Jerome Ford is a Strong Sit vs Miami’s Terrible Run Defense—Here’s a full matchup breakdown, projection, and start/sit outlook against the Dolphins

Analyze Jerome Ford's matchup for week 7

TL;DR ❌ SIT

Even with Miami hemorrhaging 168.5 rushing yards a game, Ford has become an afterthought behind rookie Quinshon Judkins, averaging 3.3 touches and 2.3 fantasy points over his last three outings, making him a clear bench in Week 7.


Matchup Overview

The Dolphins enter Week 7 dead-last in run defense (168.5 yds/gm, 32nd in DVOA) and just got gashed for 206 yards by Rico Dowdle, yet Ford is no longer the back positioned to exploit it. Rookie Quinshon Judkins has seized early-down and goal-line work, leaving Ford as a passing-down specialist who’s averaged 3.3 touches per game since Week 3. The matchup paper-champ narrative is fool’s gold for a player who hasn’t scored, hasn’t topped 5.4 fantasy points all year, and needs a fluky TD to matter.


Recent Trend

A catastrophic collapse from 2024 promise—Ford has fallen from flex consideration to RB55 territory, logging single-digit touches in five straight games and averaging 2.3 PPR PPG with zero touchdowns.


Deep Dive Analysis

Jerome Ford’s 2025 campaign is a case study in how quickly backfield roles can flip. After flashing usable explosiveness last year, he’s been reduced to a change-of-pace role, ceding the valuable early-down and red-zone work to rookie Quinshon Judkins. The numbers are stark: Ford hasn’t reached double-digit scrimmage yards in three of his last four games and has seen his carry total shrink every week since the opener. Offensive line injuries and a Browns offense scoring a league-worst 13.7 PPG further cap any touchdown upside, so even a historically generous Dolphins front seven can’t elevate his floor.

The macro factor is volume-based irrelevance. Miami’s inability to stop the run theoretically creates a smash spot, but only for the back actually touching the ball. Judkins is projected for 16–18 touches and goal-line looks, while Ford projects for 4–6 touches that rely on negative-game-script dump-offs. In that context, Ford’s 3.5-point fantasy projection feels generous; his median outcome is a handful of yards and no score, with a ceiling that requires a broken-play 40-yard TD or a two-minute-drill passing TD—scenarios that are possible but nowhere near probable enough to chase.
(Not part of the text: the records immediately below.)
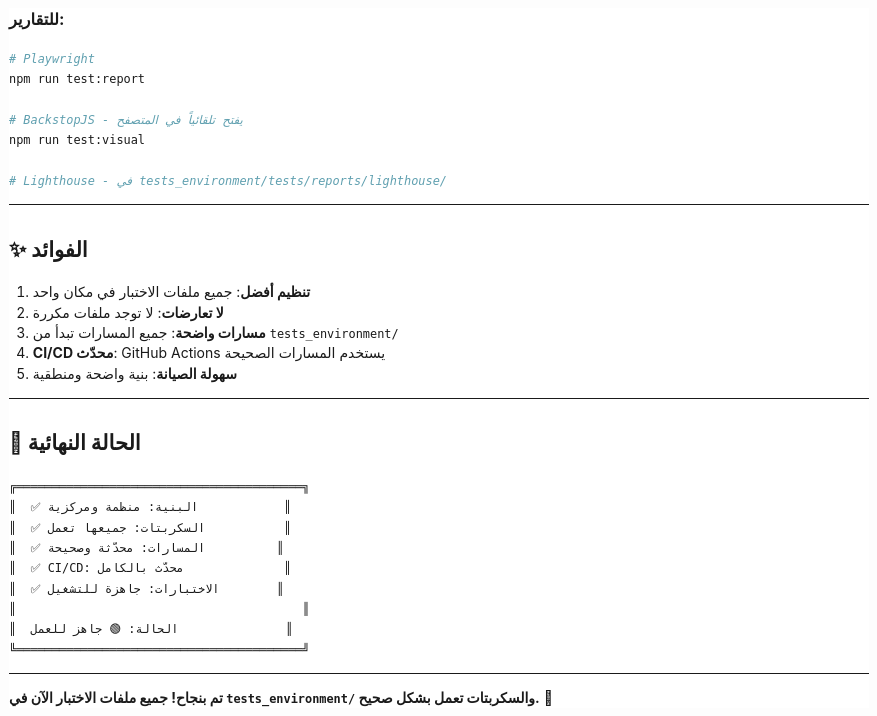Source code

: ### للتقارير:
```bash
# Playwright
npm run test:report

# BackstopJS - يفتح تلقائياً في المتصفح
npm run test:visual

# Lighthouse - في tests_environment/tests/reports/lighthouse/
```

---

## ✨ الفوائد

1. **تنظيم أفضل**: جميع ملفات الاختبار في مكان واحد
2. **لا تعارضات**: لا توجد ملفات مكررة
3. **مسارات واضحة**: جميع المسارات تبدأ من `tests_environment/`
4. **CI/CD محدّث**: GitHub Actions يستخدم المسارات الصحيحة
5. **سهولة الصيانة**: بنية واضحة ومنطقية

---

## 🚀 الحالة النهائية

```
╔════════════════════════════════════════╗
║  ✅ البنية: منظمة ومركزية            ║
║  ✅ السكربتات: جميعها تعمل           ║
║  ✅ المسارات: محدّثة وصحيحة          ║
║  ✅ CI/CD: محدّث بالكامل              ║
║  ✅ الاختبارات: جاهزة للتشغيل        ║
║                                        ║
║  الحالة: 🟢 جاهز للعمل               ║
╚════════════════════════════════════════╝
```

---

**تم بنجاح! جميع ملفات الاختبار الآن في `tests_environment/` والسكربتات تعمل بشكل صحيح.** 🎉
Bench management and roster construction are the final nails. Six teams on bye thin out lineups, yet Ford still isn’t startable in 12-team formats. Ty Chandler, Zamir White, Tyjae Spears and Elijah Mitchell all profile as higher-touch, higher-ceiling streamers who actually project for 10-plus touches. Unless you’re in a 16-team SuperFlex league where every RB touch is gold, Ford belongs on waivers, not in a starting lineup. Keep him glued to the bench and pivot to literally any back with a pulse and a path to 10 touches—your fantasy week will thank you.